Additionally, many of the studies are done on very large companies. The effects can’t be directly scaled down for use with much smaller companies, which would include most CRE firms.

What would be “reasonable” protection is confusing from the views of business and law. Practices can vary by size of the organization, the degree to which they are governed by regulatory frameworks like in finance or healthcare, and the degree to which organizations are part of critical infrastructure.

However, the researchers note that there are principles called the Essential Eight, which includes “four mandatory strategies to mitigate targeted cyber intrusions and four additional strategies to further protect data and systems.” These are:

Application whitelisting: Only allow applications to run on systems and prevent unapproved software, including malicious programs, from executing.
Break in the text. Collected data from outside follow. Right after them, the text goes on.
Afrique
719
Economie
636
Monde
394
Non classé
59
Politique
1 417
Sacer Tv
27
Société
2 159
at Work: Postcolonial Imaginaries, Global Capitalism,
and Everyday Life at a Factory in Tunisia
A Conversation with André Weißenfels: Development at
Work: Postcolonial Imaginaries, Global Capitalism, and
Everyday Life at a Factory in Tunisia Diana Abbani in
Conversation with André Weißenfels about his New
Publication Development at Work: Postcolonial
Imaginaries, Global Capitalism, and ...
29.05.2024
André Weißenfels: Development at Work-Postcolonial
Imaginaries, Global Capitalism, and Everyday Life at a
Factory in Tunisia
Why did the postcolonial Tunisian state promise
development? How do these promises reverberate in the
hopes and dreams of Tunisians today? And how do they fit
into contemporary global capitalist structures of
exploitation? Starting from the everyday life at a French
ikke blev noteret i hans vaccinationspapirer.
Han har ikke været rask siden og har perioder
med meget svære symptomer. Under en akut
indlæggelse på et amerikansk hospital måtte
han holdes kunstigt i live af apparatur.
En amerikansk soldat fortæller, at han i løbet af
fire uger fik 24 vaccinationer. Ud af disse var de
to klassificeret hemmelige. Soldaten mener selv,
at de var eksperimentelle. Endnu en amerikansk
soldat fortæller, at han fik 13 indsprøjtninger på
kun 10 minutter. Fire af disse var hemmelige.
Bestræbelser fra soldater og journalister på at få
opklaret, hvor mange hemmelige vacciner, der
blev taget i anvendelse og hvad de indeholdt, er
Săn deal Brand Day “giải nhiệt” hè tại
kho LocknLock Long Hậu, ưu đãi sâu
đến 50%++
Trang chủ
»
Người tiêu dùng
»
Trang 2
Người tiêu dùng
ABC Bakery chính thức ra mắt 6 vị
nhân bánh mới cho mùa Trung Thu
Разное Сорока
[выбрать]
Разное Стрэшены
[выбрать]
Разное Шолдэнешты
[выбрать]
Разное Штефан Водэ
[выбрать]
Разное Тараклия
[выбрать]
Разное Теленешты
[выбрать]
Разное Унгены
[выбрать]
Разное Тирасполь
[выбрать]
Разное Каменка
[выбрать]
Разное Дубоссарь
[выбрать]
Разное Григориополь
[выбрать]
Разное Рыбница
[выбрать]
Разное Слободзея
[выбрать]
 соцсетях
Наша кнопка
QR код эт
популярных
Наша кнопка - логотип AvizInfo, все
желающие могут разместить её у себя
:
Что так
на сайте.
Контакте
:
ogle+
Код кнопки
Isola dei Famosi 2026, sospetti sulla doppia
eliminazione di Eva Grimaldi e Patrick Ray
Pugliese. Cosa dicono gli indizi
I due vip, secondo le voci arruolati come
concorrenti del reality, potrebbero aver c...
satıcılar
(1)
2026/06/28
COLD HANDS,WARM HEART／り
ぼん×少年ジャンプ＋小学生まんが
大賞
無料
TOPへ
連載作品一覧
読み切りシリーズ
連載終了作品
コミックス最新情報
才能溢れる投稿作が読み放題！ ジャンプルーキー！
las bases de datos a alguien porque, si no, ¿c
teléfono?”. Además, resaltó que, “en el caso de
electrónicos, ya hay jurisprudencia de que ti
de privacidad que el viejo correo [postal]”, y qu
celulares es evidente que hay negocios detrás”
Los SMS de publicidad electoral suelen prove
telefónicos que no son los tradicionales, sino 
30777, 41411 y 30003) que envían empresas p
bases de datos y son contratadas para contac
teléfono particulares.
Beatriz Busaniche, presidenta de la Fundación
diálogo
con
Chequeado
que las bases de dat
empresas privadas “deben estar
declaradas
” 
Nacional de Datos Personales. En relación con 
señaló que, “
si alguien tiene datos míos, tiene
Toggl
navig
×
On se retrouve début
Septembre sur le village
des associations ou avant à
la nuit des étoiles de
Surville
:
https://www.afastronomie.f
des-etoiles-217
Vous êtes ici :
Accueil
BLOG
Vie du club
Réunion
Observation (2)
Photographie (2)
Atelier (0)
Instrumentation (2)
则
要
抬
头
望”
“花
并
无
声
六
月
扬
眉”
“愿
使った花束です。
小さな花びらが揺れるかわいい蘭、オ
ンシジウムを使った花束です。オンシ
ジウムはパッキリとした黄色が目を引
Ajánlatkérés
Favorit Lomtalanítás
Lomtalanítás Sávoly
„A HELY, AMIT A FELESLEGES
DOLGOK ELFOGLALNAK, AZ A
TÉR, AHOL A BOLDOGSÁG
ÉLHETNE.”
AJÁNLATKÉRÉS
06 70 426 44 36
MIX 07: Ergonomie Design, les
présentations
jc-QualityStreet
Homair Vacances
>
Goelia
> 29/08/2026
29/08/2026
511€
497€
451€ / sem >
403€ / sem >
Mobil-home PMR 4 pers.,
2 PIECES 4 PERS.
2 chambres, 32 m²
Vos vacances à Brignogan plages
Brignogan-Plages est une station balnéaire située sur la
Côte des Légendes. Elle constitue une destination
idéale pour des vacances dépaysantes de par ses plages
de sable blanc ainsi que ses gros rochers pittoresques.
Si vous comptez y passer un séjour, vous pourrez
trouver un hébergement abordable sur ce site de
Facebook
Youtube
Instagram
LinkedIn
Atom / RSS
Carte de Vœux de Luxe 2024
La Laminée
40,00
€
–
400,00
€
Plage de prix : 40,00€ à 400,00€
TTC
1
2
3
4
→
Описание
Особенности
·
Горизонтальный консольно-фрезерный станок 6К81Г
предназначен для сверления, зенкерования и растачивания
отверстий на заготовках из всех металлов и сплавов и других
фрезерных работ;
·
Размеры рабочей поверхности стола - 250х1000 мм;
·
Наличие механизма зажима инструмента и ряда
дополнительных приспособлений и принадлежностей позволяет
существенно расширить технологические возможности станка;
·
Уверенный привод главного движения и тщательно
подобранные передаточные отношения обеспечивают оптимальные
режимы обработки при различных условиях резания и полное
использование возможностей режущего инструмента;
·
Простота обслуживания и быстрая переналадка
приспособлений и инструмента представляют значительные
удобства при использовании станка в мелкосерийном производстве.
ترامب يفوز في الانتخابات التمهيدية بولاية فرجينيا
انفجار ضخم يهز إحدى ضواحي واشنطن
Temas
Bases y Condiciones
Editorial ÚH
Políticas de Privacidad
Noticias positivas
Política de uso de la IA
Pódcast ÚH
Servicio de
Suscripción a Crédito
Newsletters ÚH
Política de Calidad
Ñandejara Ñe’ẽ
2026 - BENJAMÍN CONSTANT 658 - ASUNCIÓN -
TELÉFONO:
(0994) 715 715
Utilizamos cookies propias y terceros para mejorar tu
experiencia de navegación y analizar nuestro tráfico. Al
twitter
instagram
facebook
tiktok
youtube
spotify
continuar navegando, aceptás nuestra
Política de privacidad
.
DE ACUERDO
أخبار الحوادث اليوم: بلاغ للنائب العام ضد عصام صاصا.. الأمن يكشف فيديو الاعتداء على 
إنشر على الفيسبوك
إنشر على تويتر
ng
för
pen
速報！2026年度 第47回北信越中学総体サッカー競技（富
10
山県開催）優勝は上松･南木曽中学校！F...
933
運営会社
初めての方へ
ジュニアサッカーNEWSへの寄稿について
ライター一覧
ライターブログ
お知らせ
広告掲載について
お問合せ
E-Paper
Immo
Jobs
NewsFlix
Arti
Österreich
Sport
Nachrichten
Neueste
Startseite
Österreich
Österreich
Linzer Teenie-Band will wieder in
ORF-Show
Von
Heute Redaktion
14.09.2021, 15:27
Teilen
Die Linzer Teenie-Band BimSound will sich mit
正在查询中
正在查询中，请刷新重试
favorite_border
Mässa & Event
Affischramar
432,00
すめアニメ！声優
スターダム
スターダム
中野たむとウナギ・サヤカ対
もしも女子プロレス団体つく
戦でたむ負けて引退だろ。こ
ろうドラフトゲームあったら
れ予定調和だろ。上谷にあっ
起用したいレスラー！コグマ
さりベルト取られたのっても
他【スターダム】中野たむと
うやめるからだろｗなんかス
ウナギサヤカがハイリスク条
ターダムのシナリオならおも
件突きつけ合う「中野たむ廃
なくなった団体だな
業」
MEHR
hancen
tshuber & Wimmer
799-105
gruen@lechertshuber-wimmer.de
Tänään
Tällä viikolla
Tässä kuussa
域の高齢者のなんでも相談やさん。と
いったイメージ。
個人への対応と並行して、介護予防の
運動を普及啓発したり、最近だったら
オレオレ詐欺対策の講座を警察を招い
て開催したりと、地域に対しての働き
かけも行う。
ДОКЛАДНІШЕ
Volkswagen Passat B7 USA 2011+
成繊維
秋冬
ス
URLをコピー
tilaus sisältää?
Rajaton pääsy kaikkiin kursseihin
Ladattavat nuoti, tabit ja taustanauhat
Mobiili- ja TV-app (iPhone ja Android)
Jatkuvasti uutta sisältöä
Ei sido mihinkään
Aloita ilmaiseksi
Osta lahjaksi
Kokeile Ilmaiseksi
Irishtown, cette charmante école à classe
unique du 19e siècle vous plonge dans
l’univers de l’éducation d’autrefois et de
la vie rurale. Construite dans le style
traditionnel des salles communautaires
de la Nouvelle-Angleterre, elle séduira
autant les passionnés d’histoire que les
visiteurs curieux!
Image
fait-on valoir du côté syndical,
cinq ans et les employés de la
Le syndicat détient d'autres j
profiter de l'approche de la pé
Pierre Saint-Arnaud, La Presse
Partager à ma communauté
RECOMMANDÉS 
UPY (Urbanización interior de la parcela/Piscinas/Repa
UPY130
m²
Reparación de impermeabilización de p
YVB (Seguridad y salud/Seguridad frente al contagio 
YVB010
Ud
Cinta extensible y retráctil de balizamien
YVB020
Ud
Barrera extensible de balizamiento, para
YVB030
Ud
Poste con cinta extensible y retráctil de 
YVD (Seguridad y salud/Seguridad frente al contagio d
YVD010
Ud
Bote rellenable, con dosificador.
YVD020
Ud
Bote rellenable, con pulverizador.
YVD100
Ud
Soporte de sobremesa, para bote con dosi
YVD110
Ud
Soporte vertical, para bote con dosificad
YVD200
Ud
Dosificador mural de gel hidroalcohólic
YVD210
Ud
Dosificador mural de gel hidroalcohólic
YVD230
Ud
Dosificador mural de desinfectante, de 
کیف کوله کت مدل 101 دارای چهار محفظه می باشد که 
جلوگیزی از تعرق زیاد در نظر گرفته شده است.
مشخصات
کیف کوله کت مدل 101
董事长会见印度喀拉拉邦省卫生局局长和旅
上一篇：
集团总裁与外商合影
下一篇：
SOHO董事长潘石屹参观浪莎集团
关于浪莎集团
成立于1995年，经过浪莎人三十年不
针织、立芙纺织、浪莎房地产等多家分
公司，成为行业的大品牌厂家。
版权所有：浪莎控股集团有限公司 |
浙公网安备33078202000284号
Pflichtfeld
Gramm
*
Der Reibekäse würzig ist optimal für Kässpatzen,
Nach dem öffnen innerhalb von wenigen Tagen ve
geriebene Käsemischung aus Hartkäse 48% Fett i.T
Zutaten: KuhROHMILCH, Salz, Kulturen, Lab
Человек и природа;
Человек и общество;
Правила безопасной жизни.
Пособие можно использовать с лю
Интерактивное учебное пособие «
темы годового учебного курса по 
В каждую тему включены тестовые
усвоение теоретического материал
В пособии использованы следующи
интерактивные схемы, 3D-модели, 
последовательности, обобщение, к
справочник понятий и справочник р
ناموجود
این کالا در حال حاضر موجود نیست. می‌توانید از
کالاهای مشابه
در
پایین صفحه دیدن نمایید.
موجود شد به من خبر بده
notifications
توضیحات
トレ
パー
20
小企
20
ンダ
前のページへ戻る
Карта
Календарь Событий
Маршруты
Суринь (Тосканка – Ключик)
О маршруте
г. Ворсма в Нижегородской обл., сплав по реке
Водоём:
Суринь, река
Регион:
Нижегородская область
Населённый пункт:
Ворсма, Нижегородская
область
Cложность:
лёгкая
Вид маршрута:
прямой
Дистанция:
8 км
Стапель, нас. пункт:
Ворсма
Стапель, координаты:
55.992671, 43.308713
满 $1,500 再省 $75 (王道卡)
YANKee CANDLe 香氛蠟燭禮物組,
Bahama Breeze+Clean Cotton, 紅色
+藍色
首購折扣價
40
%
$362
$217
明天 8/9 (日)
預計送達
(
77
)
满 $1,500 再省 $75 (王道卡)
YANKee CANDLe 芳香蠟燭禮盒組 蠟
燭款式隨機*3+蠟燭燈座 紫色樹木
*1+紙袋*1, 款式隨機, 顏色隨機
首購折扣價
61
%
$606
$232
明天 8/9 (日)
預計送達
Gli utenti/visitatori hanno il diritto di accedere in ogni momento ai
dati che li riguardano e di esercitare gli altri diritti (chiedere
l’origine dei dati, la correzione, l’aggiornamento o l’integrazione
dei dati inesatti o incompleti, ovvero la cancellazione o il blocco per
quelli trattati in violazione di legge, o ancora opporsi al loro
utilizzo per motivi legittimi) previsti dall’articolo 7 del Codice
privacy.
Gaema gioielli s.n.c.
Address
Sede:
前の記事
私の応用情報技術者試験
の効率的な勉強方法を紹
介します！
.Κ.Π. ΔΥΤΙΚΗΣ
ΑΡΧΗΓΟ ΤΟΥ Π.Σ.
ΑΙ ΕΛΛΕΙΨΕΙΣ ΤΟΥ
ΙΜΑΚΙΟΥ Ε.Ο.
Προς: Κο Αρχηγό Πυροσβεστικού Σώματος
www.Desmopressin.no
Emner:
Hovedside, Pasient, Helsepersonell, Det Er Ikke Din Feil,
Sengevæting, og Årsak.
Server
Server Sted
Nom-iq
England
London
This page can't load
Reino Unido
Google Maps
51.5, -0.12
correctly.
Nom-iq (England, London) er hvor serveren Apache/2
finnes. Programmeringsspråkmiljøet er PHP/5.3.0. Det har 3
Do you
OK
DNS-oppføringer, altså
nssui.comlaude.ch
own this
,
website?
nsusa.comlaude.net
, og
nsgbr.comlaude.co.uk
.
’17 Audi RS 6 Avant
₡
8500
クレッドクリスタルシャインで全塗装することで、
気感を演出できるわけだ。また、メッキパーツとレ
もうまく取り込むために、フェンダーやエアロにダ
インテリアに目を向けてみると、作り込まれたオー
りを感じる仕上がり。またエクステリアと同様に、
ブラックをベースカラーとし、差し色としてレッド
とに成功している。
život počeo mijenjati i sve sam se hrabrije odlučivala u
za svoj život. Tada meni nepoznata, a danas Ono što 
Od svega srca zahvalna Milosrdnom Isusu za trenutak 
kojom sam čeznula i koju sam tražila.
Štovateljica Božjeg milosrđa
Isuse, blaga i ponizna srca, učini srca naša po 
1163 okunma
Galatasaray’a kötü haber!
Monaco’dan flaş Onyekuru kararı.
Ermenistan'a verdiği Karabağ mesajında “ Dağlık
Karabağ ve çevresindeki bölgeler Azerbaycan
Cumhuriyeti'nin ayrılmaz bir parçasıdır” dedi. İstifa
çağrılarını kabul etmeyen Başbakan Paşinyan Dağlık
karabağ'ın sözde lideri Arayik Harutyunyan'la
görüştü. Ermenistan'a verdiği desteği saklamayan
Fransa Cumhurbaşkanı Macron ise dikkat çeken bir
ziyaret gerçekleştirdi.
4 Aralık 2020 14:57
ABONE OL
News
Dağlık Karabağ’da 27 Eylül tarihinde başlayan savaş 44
Patch applications: Regularly update software applications as soon as manufacturers release so-called patches, which often incorporate improvements to repair known security vulnerabilities.

Disable untrusted macros: Macros can be used to automate tasks in Office documents, but they can also be used maliciously. Disabling macros, such as from Office files received from the Internet, can help to prevent these threats.

User application hardening: Disable unneeded features in applications to reduce vulnerability to attacks.

Restrict administrative privileges: Limit top administrative privileges on systems to necessary users and applications to reduce entryways for malicious activity to have high-level access to systems.

Patch operating systems: Like patching applications, as soon as possible apply patches from operating system vendors.

Multi-factor authentication: Require users to have multiple forms of identification to reduce the potentials of unauthorized access.

Daily backups: Regularly backing up important data and ensuring it can be restored is crucial. This provides a safety net in case of a serious security incident.

These aren’t enough by themselves. A company will still need “proactive cybersecurity measures” and “essentials such as creating and updating incident response plans.” But the combination should create a necessary floor of protection.

Small to medium enterprises “are particularly vulnerable and often struggle to understand and implement effective cybersecurity measures,” they wrote. “By providing clear guidance, offering support, and incentivizing the adoption of strong cybersecurity practices, we can start to close the cybersecurity gap that currently exists.”